Again Mrs. Vanderburgh did not reply, but looked him up and down in cold silence. Old Mr. Selwyn, not appearing to notice, chattered on. At last she deliberately turned her back on him.

"Isn't he common and horrid?" whispered Fanny Vanderburgh, in the steamer chair next to Polly, thrusting her face in between her and her book. And she gave a little giggle.

"Hush!" said Polly, warningly, "he will hear you."

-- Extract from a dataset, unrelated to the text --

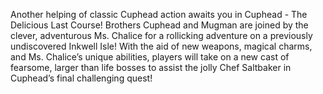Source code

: Another helping of classic Cuphead action awaits you in Cuphead - The Delicious Last Course! Brothers Cuphead and Mugman are joined by the clever, adventurous Ms. Chalice for a rollicking adventure on a previously undiscovered Inkwell Isle! With the aid of new weapons, magical charms, and Ms. Chalice’s unique abilities, players will take on a new cast of fearsome, larger than life bosses to assist the jolly Chef Saltbaker in Cuphead’s final challenging quest!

"Nonsense—it's impossible; he is rattling on so; and do look at
Mamma's face!"

He didn't hear, but Tom did; and he flashed a glance—dark and wrathful—over at the two girls, and started forward, abruptly pulling his Grandfather along.

"O dear me!" exclaimed Polly, in distress, dropping her book in her lap; "now he has heard."

"Oh, that dreadful boy," said Fanny, carelessly, stretching out in her steamer chair comfortably; "well, who cares? he's worse than his Grandfather."

"Yes, he has heard," repeated Polly, sorrowfully looking after the two, Tom still propelling the old gentleman along the deck at a lively rate; "now, what shall we do?"

"It isn't of the least consequence if he has heard," reiterated Fanny, "and Mamma has been frightfully bored, I know. Do tell us, Mamma," she called.

Mrs. Vanderburgh turned away from the rail, where she had paused in her constitutional when addressed by the old gentleman, and came up to the girls.